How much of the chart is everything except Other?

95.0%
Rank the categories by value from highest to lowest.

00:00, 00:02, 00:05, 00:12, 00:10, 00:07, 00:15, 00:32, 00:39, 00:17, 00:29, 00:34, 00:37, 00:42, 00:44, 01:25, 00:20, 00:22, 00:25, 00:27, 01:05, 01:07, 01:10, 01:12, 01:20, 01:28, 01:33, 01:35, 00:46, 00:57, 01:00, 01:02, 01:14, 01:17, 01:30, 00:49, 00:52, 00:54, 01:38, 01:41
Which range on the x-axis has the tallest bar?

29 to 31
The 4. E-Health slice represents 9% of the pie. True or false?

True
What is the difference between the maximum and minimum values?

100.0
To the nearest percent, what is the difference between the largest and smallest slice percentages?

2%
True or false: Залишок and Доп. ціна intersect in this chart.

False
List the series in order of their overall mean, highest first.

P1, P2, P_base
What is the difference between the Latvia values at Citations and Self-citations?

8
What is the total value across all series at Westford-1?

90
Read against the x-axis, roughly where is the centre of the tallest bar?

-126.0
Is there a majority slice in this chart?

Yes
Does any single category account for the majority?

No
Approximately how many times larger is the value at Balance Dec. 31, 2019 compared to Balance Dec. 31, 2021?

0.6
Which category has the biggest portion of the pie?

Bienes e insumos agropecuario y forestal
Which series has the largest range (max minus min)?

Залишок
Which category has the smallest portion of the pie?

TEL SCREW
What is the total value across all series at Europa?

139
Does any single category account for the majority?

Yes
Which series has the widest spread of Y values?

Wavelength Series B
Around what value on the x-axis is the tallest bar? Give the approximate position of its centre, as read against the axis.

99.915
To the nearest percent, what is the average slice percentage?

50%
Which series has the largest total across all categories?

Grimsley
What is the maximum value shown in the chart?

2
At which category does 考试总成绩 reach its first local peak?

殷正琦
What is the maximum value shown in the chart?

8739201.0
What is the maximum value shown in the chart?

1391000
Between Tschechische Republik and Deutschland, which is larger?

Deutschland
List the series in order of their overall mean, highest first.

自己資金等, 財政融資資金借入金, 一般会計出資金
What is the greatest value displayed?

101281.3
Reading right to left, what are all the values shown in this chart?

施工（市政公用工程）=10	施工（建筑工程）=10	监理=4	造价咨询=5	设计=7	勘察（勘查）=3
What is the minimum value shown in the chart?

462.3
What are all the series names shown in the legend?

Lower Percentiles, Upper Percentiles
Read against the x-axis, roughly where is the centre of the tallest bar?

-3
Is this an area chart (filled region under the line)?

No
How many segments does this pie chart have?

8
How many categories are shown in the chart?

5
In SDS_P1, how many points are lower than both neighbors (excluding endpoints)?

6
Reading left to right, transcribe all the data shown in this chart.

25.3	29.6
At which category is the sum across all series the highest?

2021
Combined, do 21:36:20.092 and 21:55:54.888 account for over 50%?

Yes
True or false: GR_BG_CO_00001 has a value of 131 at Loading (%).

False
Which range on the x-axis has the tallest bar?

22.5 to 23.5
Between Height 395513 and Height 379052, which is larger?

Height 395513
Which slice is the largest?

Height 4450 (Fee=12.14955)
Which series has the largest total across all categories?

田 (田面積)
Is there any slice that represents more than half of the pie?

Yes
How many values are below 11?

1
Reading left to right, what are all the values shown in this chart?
※ ※ ※
**WORK TASK:** Copy the listing word for word, from its first line through the line containing "The 4. E-Health".

**ANSWER BOX:**
How much of the chart is everything except Other?

95.0%
Rank the categories by value from highest to lowest.

00:00, 00:02, 00:05, 00:12, 00:10, 00:07, 00:15, 00:32, 00:39, 00:17, 00:29, 00:34, 00:37, 00:42, 00:44, 01:25, 00:20, 00:22, 00:25, 00:27, 01:05, 01:07, 01:10, 01:12, 01:20, 01:28, 01:33, 01:35, 00:46, 00:57, 01:00, 01:02, 01:14, 01:17, 01:30, 00:49, 00:52, 00:54, 01:38, 01:41
Which range on the x-axis has the tallest bar?

29 to 31
The 4. E-Health slice represents 9% of the pie. True or false?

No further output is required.